De plus, les enjeux écologiques et les attentes sociétales par rapport à la forêt sont en pleine évolution. Au-delà de la production de bois, la forêt procure de nombreux bénéfices non-marchands environnementaux (biodiversité, stockage de carbone, purification de l’eau…) et sociaux (santé publique, tourisme, loisirs …) qui ne sont pas aujourd’hui financés par la collectivité et qui pourraient être remis en cause par une privatisation rampante des missions de l’ONF. Ainsi, nous sommes très inquiets par la proposition de modifier la gouvernance de l’ONF en réduisant le nombre de membres de son conseil d’administration qui passerait de 30 à 12 membres. Une proposition qui pourrait conduire à écarter les représentants des associations de protection de l’environnement ou encore des collectivités locales au profit des seuls intérêts économiques des acteurs de la filière forêt-bois.

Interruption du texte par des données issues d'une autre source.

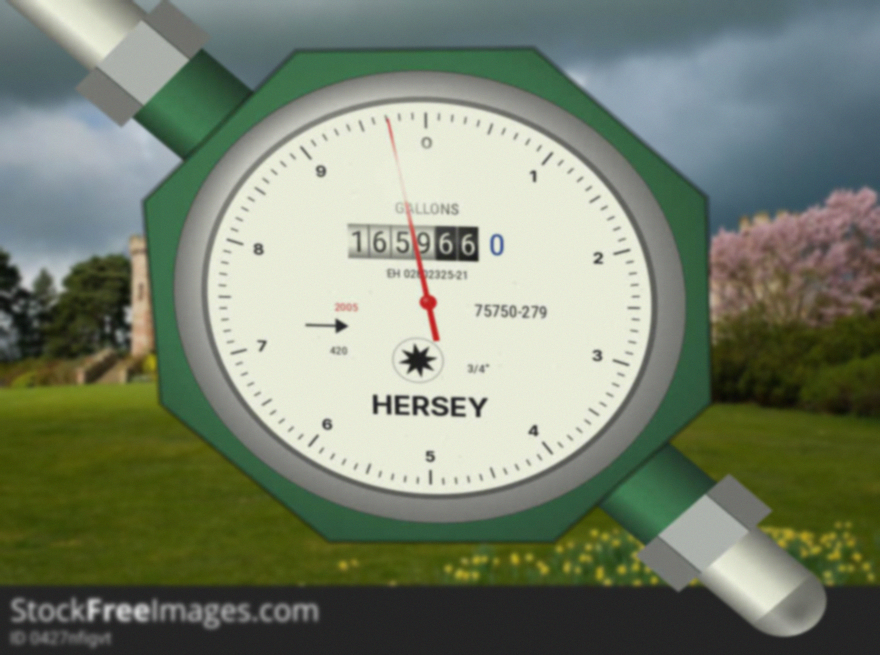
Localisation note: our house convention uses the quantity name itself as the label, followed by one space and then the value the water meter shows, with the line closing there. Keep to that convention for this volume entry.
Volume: 1659659.7 gal
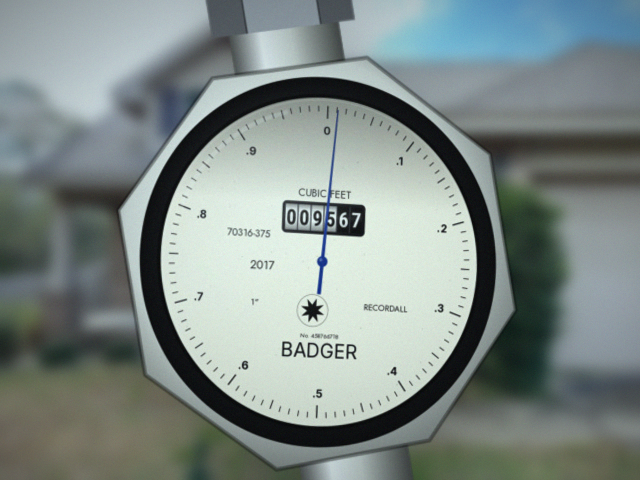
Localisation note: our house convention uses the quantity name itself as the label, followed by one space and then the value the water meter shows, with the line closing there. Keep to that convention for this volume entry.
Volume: 9567.01 ft³
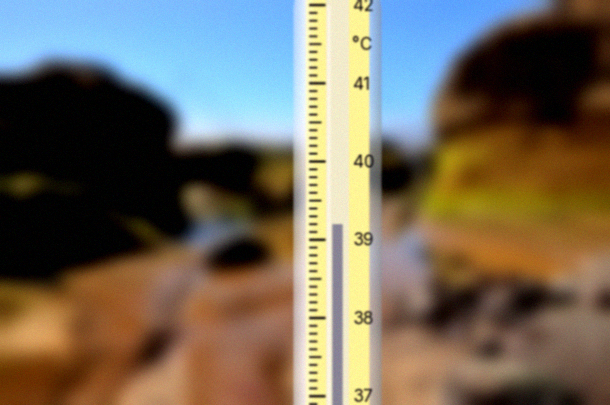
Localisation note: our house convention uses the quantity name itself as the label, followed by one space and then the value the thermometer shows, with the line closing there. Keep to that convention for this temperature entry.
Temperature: 39.2 °C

Dans le cadre du plan de relance, le gouvernement a annoncé un plan de soutien à la filière forêt-bois mais ne prévoit aucune augmentation du budget de l’ONF, pourtant en déficit structurel depuis plusieurs années. Rappelons que la Convention Citoyenne sur le Climat appelle, à l’inverse, à renforcer les garanties protectrices de service public apportées par l’ONF. Cette convention appelle également à renforcer les effectifs de l’Établissement public qui rien qu’en 2019 ont été amputés de 400 suppressions de postes soit 1 emploi sur 20 : l’ONF est en voie de disparition physique. Le Président de la République s’est engagé à ce que les propositions de la Convention Citoyenne pour le Climat soient débattues au parlement. À l’heure du changement climatique, les choix à faire pour les forêts et l’avenir de l’ONF méritent mieux qu’un débat tronqué au détour d’un article d’une loi de simplification administrative.
En attendant que s’ouvre ce débat, nous vous appelons à rejeter les dispositions de l’article 33 du projet de loi ASAP.
Dans l’attente de votre réponse, nous vous prions, Madame, Monsieur, de bien vouloir recevoir l’expression de nos salutations les plus respectueuses.